What you will do:
a – In the blog post about dinner and yard work, what salsa goes into the cooked turkey?
b – Sum up the blog post about dinner and yard work in two sentences.
c – Pick up the blog post about dinner and yard work after its last line and keep writing.

HAPPY ANNIVERSARY PUGGY AND MR. ANACHI!

[Rue, I gave you a perfectly good suggestion for ensuring your plumber will always be there, on time even, but did you take me up on it? Hmmm? At any rate, I’m glad your shower and your toilet will soon be yours to use again.

I had to cook last night. I made burritos and tacos. Meh, they’re easy to make and they’re kind of a no muss, no fuss meal. I use ground turkey breast, season it with some mexican seasoning packet, diced onions and throw in a jar of Pace chipotle salsa after the meat is cooked, and voila! That’s the meat portion anyway. Next I add diced onions and cheese to the refried beans (Rosarita), heat them up, and voila! There’s the bean mixture. Next, I chop up the condiments, lettuce, tomatoes, onions, warm up the shells, put out the condiments, along with grated cheese, sour cream and guacomole and dinner is served.

Well, I need to get some chores done now.

Arrrgh! …and once again, my coding sucks big time! I give up!

I need to mow my back yard. But I’m sitting here in air conditioned comfort rationalizing about *not * mowing the yard. Shame on me. I’ll get to it in a little bit. Really. Just as soon as I change into shorts and a tank top and raggedy sneaks. Seriously. I’ll be mowing. Unless it rains…

Is it wrong of me to be wishing for rain right about now??

Entries provided:

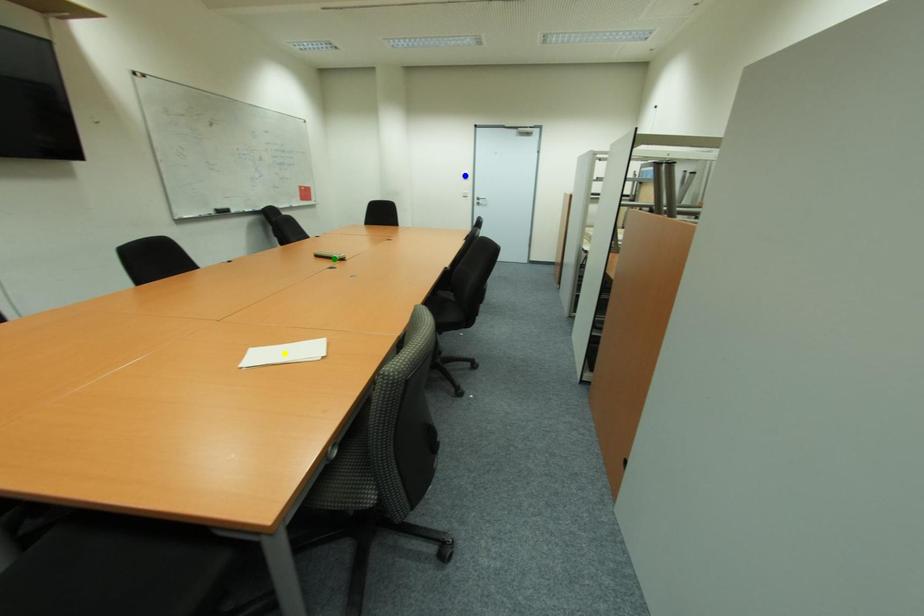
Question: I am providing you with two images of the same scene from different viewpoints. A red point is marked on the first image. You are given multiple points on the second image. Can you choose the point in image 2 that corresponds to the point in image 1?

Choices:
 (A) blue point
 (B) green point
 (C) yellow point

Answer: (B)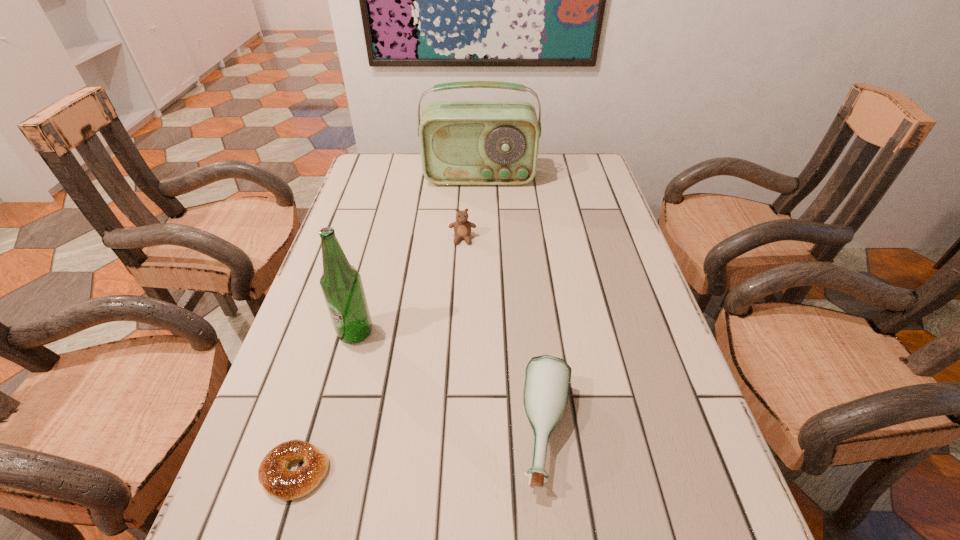
Where is `vacant region that satisfies the following two spatial constraints: 1. on the back side of the bagel; 2. on the right side of the bottle`? This screenshot has width=960, height=540. vacant region that satisfies the following two spatial constraints: 1. on the back side of the bagel; 2. on the right side of the bottle is located at coordinates pyautogui.click(x=307, y=433).

Image resolution: width=960 pixels, height=540 pixels. Identify the location of vacant area in the image that satisfies the following two spatial constraints: 1. on the label of the third farthest object; 2. on the left side of the bottle. (329, 433).

This screenshot has width=960, height=540. I want to click on vacant region that satisfies the following two spatial constraints: 1. on the front panel of the farthest object; 2. on the left side of the bottle, so click(x=479, y=433).

The image size is (960, 540). What are the coordinates of `free location that satisfies the following two spatial constraints: 1. on the label of the third nearest object; 2. on the left side of the bottle` in the screenshot? It's located at (329, 433).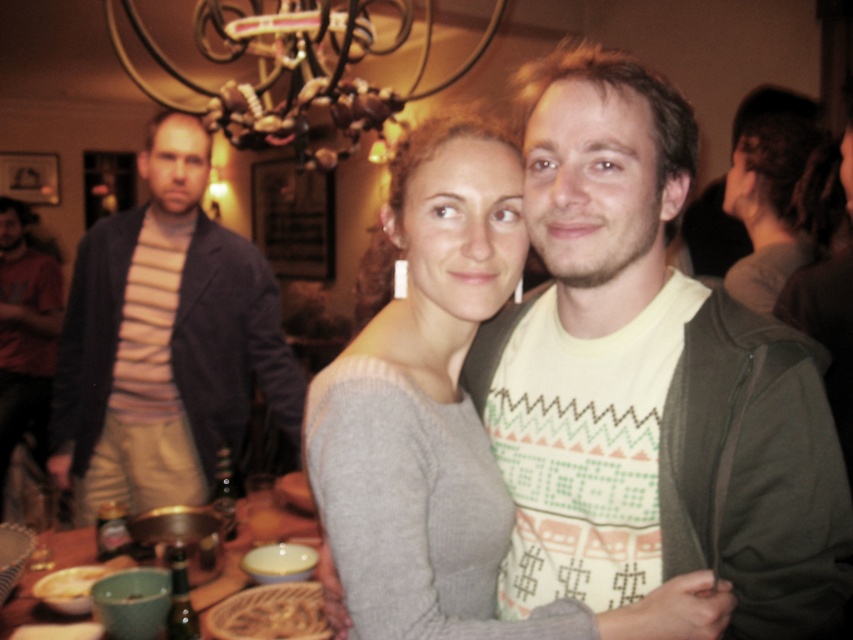
You are a photographer trying to capture a photo of the knit sweater at center and the wooden table at lower left. If your camera can only focus on objects within 30 inches of each other, will both items be in focus?

The knit sweater at center and wooden table at lower left are 35.85 inches apart, which exceeds the 30 inches focus range. Therefore, both items cannot be in focus simultaneously.

You are organizing a small party and need to place a decorative item on a shelf that can only hold items up to 10 inches wide. You have the knit sweater at center and the smooth brown rice at center. Which item should you choose to fit on the shelf?

The smooth brown rice at center should be chosen because the knit sweater at center is wider than it, ensuring the rice fits within the 10 inch limit.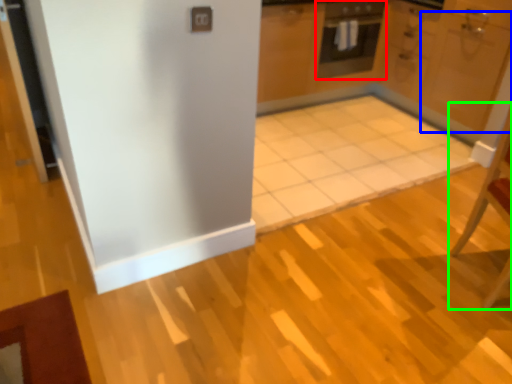
Question: Estimate the real-world distances between objects in this image. Which object is farther from oven (highlighted by a red box), door (highlighted by a blue box) or chair (highlighted by a green box)?

Choices:
 (A) door
 (B) chair

Answer: (B)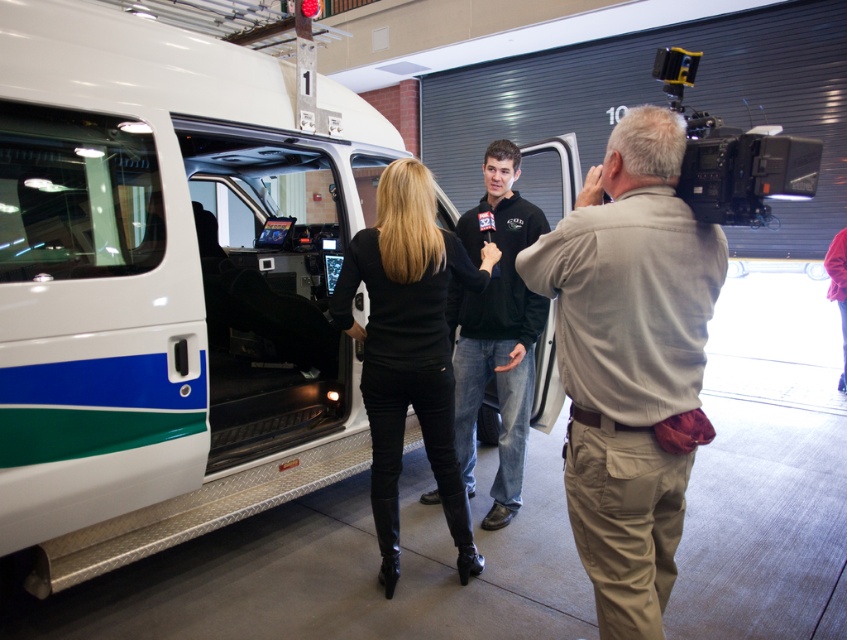
Does khaki cotton shirt at center have a lesser height compared to black fleece at center?

Indeed, khaki cotton shirt at center has a lesser height compared to black fleece at center.

Does point (635, 618) lie behind point (523, 392)?

No, it is not.

Locate an element on the screen. Image resolution: width=847 pixels, height=640 pixels. khaki cotton shirt at center is located at coordinates (629, 360).

Is the position of khaki cotton shirt at center less distant than that of black leather pants at center?

That is True.

Is khaki cotton shirt at center wider than black leather pants at center?

No.

Is point (639, 244) positioned before point (428, 304)?

Yes, point (639, 244) is in front of point (428, 304).

Image resolution: width=847 pixels, height=640 pixels. I want to click on khaki cotton shirt at center, so click(629, 360).

Does white glossy van at center appear on the left side of khaki cotton shirt at center?

Correct, you'll find white glossy van at center to the left of khaki cotton shirt at center.

Is point (40, 268) behind point (657, 170)?

Yes, point (40, 268) is behind point (657, 170).

Between point (97, 61) and point (613, 342), which one is positioned behind?

Positioned behind is point (97, 61).

I want to click on white glossy van at center, so pos(165,285).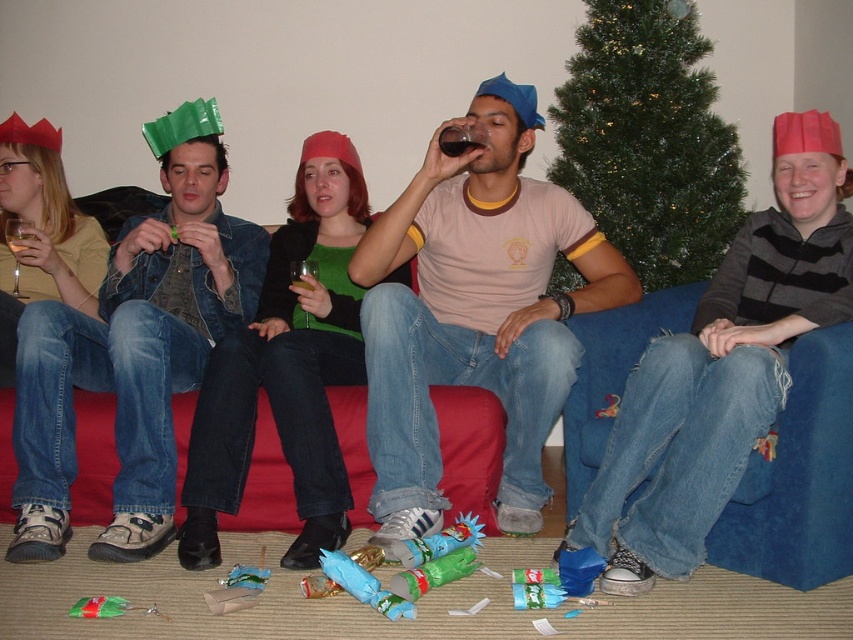
You are a guest at the holiday party and want to place your coat on the floor near the green artificial christmas tree at upper center without blocking the translucent glass at center. Considering their sizes, is there enough space?

The green artificial christmas tree at upper center is larger in size than the translucent glass at center, so placing the coat near the tree while avoiding the glass should be possible as the tree takes up more space.

You are a guest at a holiday party and want to place your drink on a surface near the green artificial christmas tree at upper center without moving too far from your seat. The translucent glass at center is already holding another guest s drink. Is there enough space between them to place your drink?

The green artificial christmas tree at upper center and translucent glass at center are 3.82 feet apart. Since the distance between them is more than enough for placing a drink, you can safely put your drink near the green artificial christmas tree at upper center without moving too far from your seat.

You are at a holiday party and want to pour a drink into the tallest glass available. Which glass should you choose between the transparent glass at upper left and the translucent glass at center?

The transparent glass at upper left has a greater height compared to the translucent glass at center, so you should choose the transparent glass at upper left.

Answers to the problems:
a – A jar of Pace chipotle salsa.

b – The writer cooked burritos and tacos last night, using seasoned ground turkey breast with onions and Pace chipotle salsa, refried beans heated with onions and cheese, and a spread of condiments. Now the back yard needs mowing, but the writer is putting it off in air-conditioned comfort and wishing for rain.

c –
Rue, congrats on your plumbing repair. I was really worried about that. So worried that I wasn’t thinking about that “strong tongue” comment at all. Not even a little bit. Because I care about your mudding and your priming and your eventual showering… (Is it naughty of me to visualize Rue all soaped up in a steamy shower? Because if it’s wrong, I don’t wanna be right…) :o

Oh yeah, this month is my 5-year anniversary on the boards - I think I already missed the actual day, but, dang, FIVE YEARS!! And have I offered anything substantial? Not likely. Well, except for my presence. :smiley:
*
MWAH!* Celebratory smooches all around!!
MWAH! MWAH! MWAH! MWAH!

Now, I’m trying real hard not visualize my soap, that I made with my own hands, slip-sliding all over wet naked bodies. :smiley:
Just kidding, iffen I was to visualize anything sliding over certain naked bodies, well…

That means that next month is my 5 year anniversary. (I figure my 1 year trial separation doesn’t count.)

Oh, and you might as well go mow the yard, else you’ll just feel guilty all night.

But fcm you have!!! You’re the NICEST poster on the whole board! :slight_smile:

Thank you everybody for the well wishes. Nicest anniversary EVER!